Well I think it is a bit unfair to say that MS coders are "shitty coders"
Innovation is made through creativity and entrepreneurship, not ones coding ability, so unless you have personally seen the source code, there is no possible way you could judge their coding ability.
It is a bit counter-intuitive, but I think Microsoft's growing lack of software innovation is a testament to just how large the company is. It is very difficult for a really large company to be innovative, because the kind of environment tends to prohibit creativity. And such companies tend to be really slow moving, not by choice, but because of the way most companies that size are organized, it takes a really long time to get anything significant done.
Those really large companies that are able to be innovative (GE comes to mind), are really only able to be so because they keep their R&D teams small (sometimes just one man) and give teams a great deal of freedom (to be creative)... That is to say, they create environments which foster innovation & creativity, rather than prohibit it.
So the idea that MS should just focus on a few products and then they will somehow be made better, I actually think is wrong. I think that could only make them worse, or at best no better or worse. Because the problem, I think, is not number of products, but environment in which products are created.

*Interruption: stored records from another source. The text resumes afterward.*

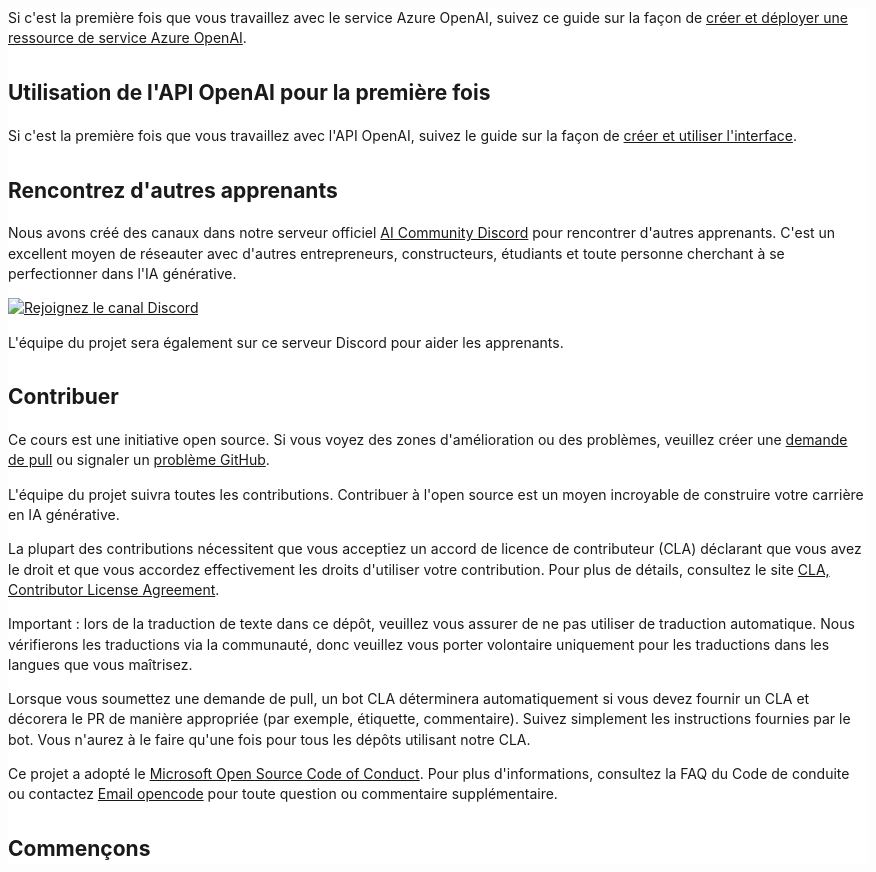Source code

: Si c'est la première fois que vous travaillez avec le service Azure OpenAI, suivez ce guide sur la façon de [créer et déployer une ressource de service Azure OpenAI](https://learn.microsoft.com/azure/ai-services/openai/how-to/create-resource?pivots=web-portal&WT.mc_id=academic-105485-koreyst).

## Utilisation de l'API OpenAI pour la première fois

Si c'est la première fois que vous travaillez avec l'API OpenAI, suivez le guide sur la façon de [créer et utiliser l'interface](https://platform.openai.com/docs/quickstart?context=pythont&WT.mc_id=academic-105485-koreyst).

## Rencontrez d'autres apprenants

Nous avons créé des canaux dans notre serveur officiel [AI Community Discord](https://aka.ms/genai-discord?WT.mc_id=academic-105485-koreyst) pour rencontrer d'autres apprenants. C'est un excellent moyen de réseauter avec d'autres entrepreneurs, constructeurs, étudiants et toute personne cherchant à se perfectionner dans l'IA générative.

[![Rejoignez le canal Discord](https://dcbadge.vercel.app/api/server/ByRwuEEgH4)](https://aka.ms/genai-discord?WT.mc_id=academic-105485-koreyst)

L'équipe du projet sera également sur ce serveur Discord pour aider les apprenants.

## Contribuer

Ce cours est une initiative open source. Si vous voyez des zones d'amélioration ou des problèmes, veuillez créer une [demande de pull](https://github.com/microsoft/generative-ai-for-beginners/pulls?WT.mc_id=academic-105485-koreyst) ou signaler un [problème GitHub](https://github.com/microsoft/generative-ai-for-beginners/issues?WT.mc_id=academic-105485-koreyst).

L'équipe du projet suivra toutes les contributions. Contribuer à l'open source est un moyen incroyable de construire votre carrière en IA générative.

La plupart des contributions nécessitent que vous acceptiez un accord de licence de contributeur (CLA) déclarant que vous avez le droit et que vous accordez effectivement les droits d'utiliser votre contribution. Pour plus de détails, consultez le site [CLA, Contributor License Agreement](https://cla.microsoft.com?WT.mc_id=academic-105485-koreyst).

Important : lors de la traduction de texte dans ce dépôt, veuillez vous assurer de ne pas utiliser de traduction automatique. Nous vérifierons les traductions via la communauté, donc veuillez vous porter volontaire uniquement pour les traductions dans les langues que vous maîtrisez.

Lorsque vous soumettez une demande de pull, un bot CLA déterminera automatiquement si vous devez fournir un CLA et décorera le PR de manière appropriée (par exemple, étiquette, commentaire). Suivez simplement les instructions fournies par le bot. Vous n'aurez à le faire qu'une fois pour tous les dépôts utilisant notre CLA.

Ce projet a adopté le [Microsoft Open Source Code of Conduct](https://opensource.microsoft.com/codeofconduct/?WT.mc_id=academic-105485-koreyst). Pour plus d'informations, consultez la FAQ du Code de conduite ou contactez [Email opencode](opencode@microsoft.com) pour toute question ou commentaire supplémentaire.

## Commençons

I also think that the idea that the coders are not innovative because they get paid no matter what is a little out there. People are not creative because they have to be (as if telling them they would not get paid if they are not creative would make anything better), they are creative because they want to be. Such HR ideas (as you can make someone work better by giving them no choice but to work better), I think, are outdated and only will resolve in self defeat. I'll say again, you will get people to do something, do it harder, do it happier, do it better, and do it again, by getting them to want to do it; not by making them have to do it. Plus such ideas completely ignore all of the commercial companies who are innovative (with software, Apple comes to mind).